Robinhood hits the bullseye with AWS Data Lake - jonfernz6/technical-doc GitHub Wiki

Robinhood always knew they had to keep a close eye on the scalability of their application. With almost one million people on the waiting list even before launch, they were fully aware that despite starting off as a monolithic application, they would eventually have to turn to microservices as the business expanded.

And expanded, they did. In the first three years of Robinhood’s inception in 2013, the company had experienced exponential growth, with approximately 10 terabytes of data ingested and processed every day, as they oversaw over 3 billion dollars in transactions.

Most fintech start-ups find it easier to lay the groundwork by deploying monoliths. This was especially true for Robinhood, who had begun their journey with a paper-thin DevOps team of only two developers. However, as the company grew in stature, so did their team.

Robinhood's Early Challenges

By 2016, they started to realize the limitations of their tightly-coupled storage and compute architecture. They were using Amazon Elasticsearch (Open Search Service) and Amazon Redshift as their analytics and data warehouse solutions. As the app started storing data in the realm of petabytes, their early architecture struggled to cope. So instead of spending more money scaling up a system that was quickly going out-of-date, Robinhood opted to future-proof themselves by building an environment that could expand in tandem with the company’s rapid growth.

Scalability, however, was not the only challenge they were faced with.
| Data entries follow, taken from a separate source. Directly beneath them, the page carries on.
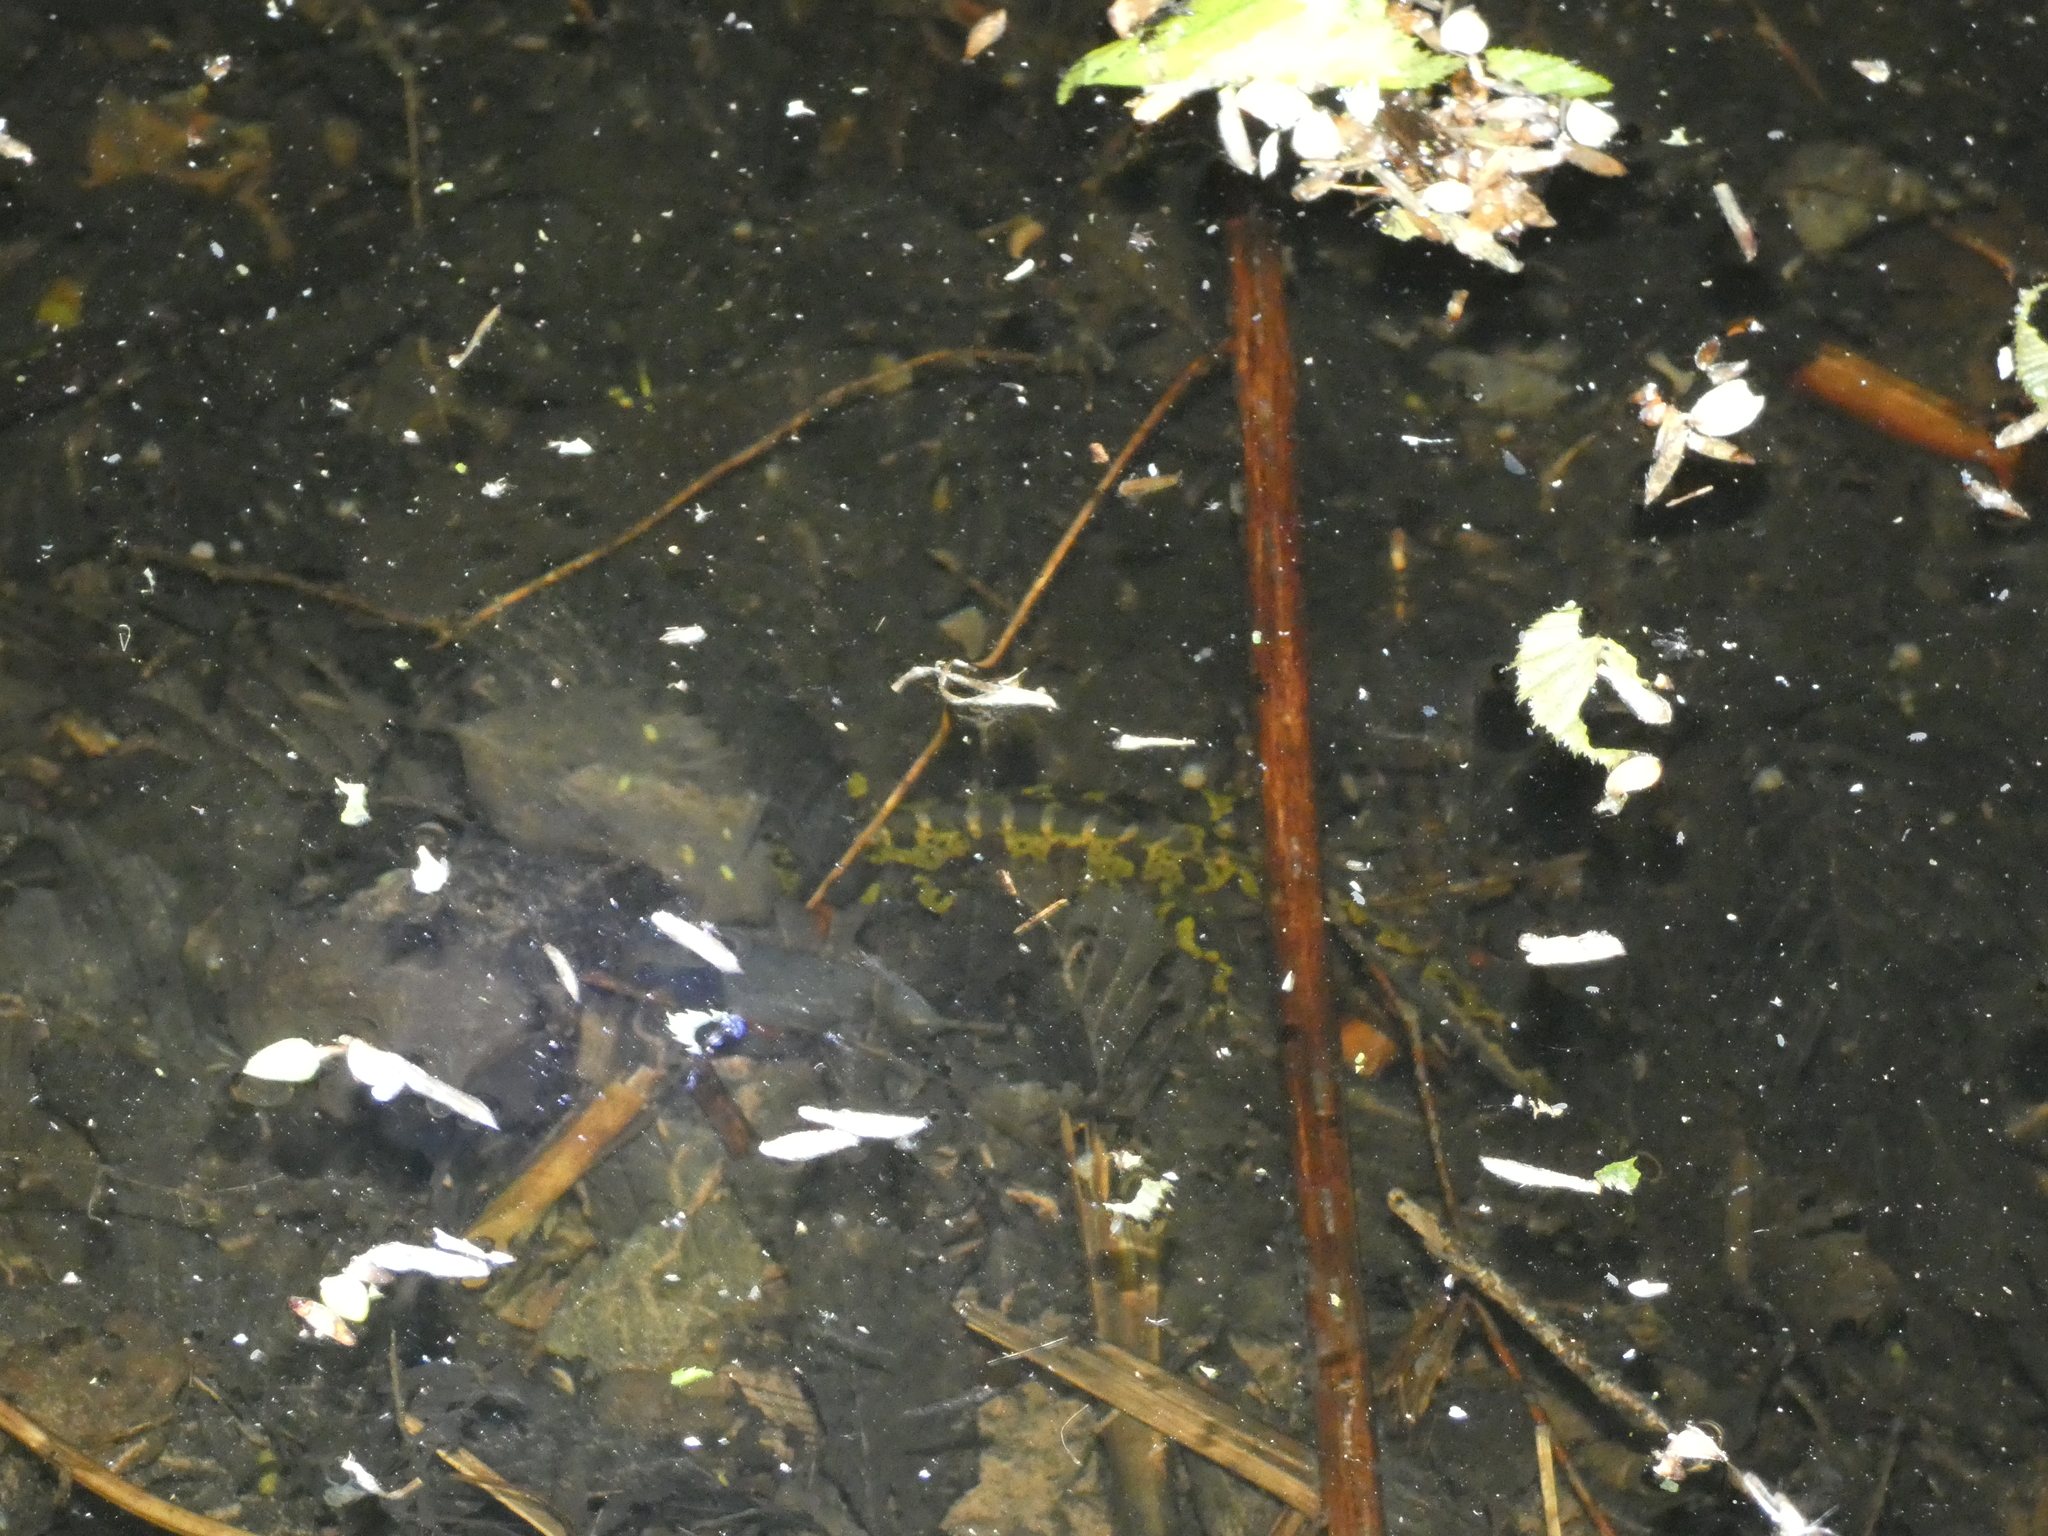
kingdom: Animalia
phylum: Chordata
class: Amphibia
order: Caudata
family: Salamandridae
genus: Triturus
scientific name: Triturus marmoratus
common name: Marbled newt
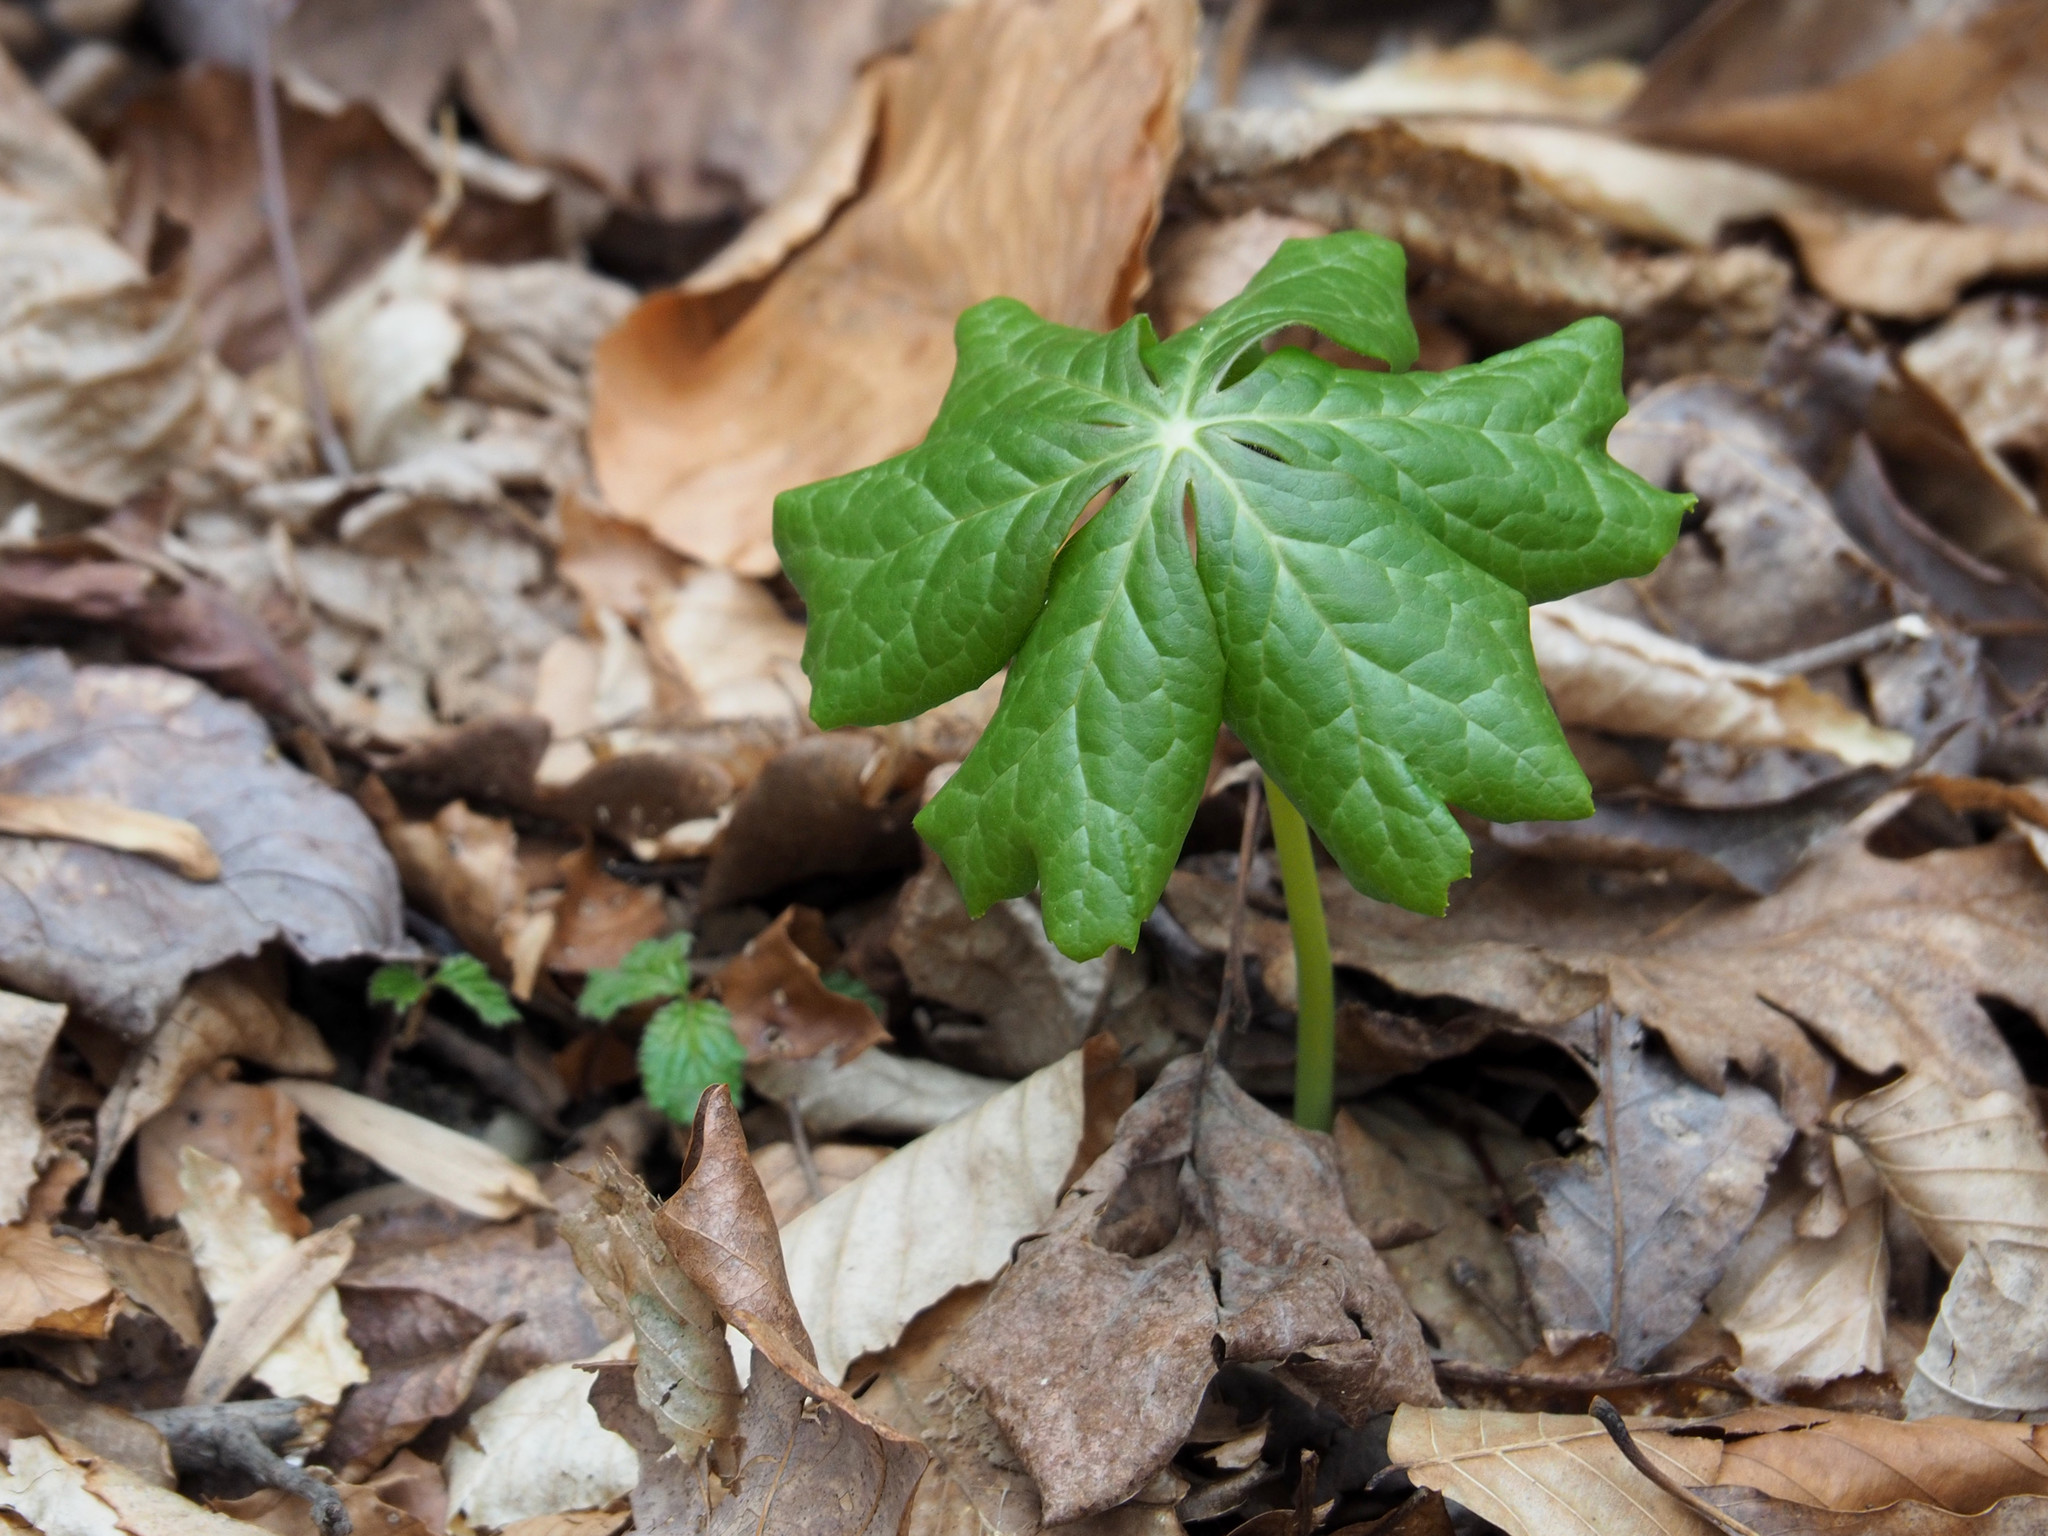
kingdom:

The Robinhood team was also scrambling to organize their data, which was scattered all over the place. This was due to a lack of a unified interface for the different types of data that were being processed and queried. The engineers were keen on developing a system that was more friendly for non-technical employees, particularly the data science team.

After some extensive research, which inculded drawing inspiration from the modern microservices architectures of Netflix and Uber, a consensus was reached among their engineers. The answer was clear - in order to function with minimal effort and operational overhead, they needed to leverage a managed cloud solution in the form of AWS Data Lake.

Services used in AWS Data Lake

Amazon Managed Streaming for Apache Kafka (MSK) - Ingestion

Robinhood ingests terabytes of data every day. The data enters the application - via streams or in batches - through Amazon Managing Streaming for Apache Kafka (MSK) at the ingestion layer. Amazon MSK is a fully managed Kafka service that securely ingests data in real-time with zero operational overhead.

Amazon S3 - General storage

Data older than the retention period at the ingestion layer is persisted to Amazon S3 using the open-source Apache Kafka Connect. Considering the sheer volume of data ingestion, it was imperative that Robinhood settled on a storage solution that not only offered high resiliency but also S3’s cost-efficiency and performance. Amazon S3 Glacier was used as cold storage to archive source data stores.

Amazon Redshift - Storage and analysis

Robinhood used Amazon Redshift powerful analytics capabilities as a business intelligence tool to get insights from derived datasets. Redshift is more than just a data warehouse as it also has the ability to analyze both structured and non-structured data across data lakes using SQL and machine learning.

AWS Glue - Processing

One of the biggest challenges that Robinhood faced was processing the large bundles of raw datasets produced by in-app event or load balancer logs. A large chunk of these datasets was usually irrelevant. So Robinhood’s immediate task was to segregate the small section of meaningful data from the rest. AWS Glue was used as a distributed data processing tool to process and split these datasets into mini sets. All relevant data would then be persisted to S3, where they used Glue crawlers and metastore to generate schemas and make the datasets discoverable.

Amazon Athena - Querying

Amazon Athena offered everything Robinhood wanted in an interactive querying service, especially since they primarily used Presto. The previous architecture lacked a unified platform to perform queries on multiple types of datasets, which posed a huge problem for their team of data scientists. With Athena already integrated with AWS Glue Data Catalog, they could seamlessly query the processed data in Amazon S3. Aggregated datasets are then sent to Redshift for visualization.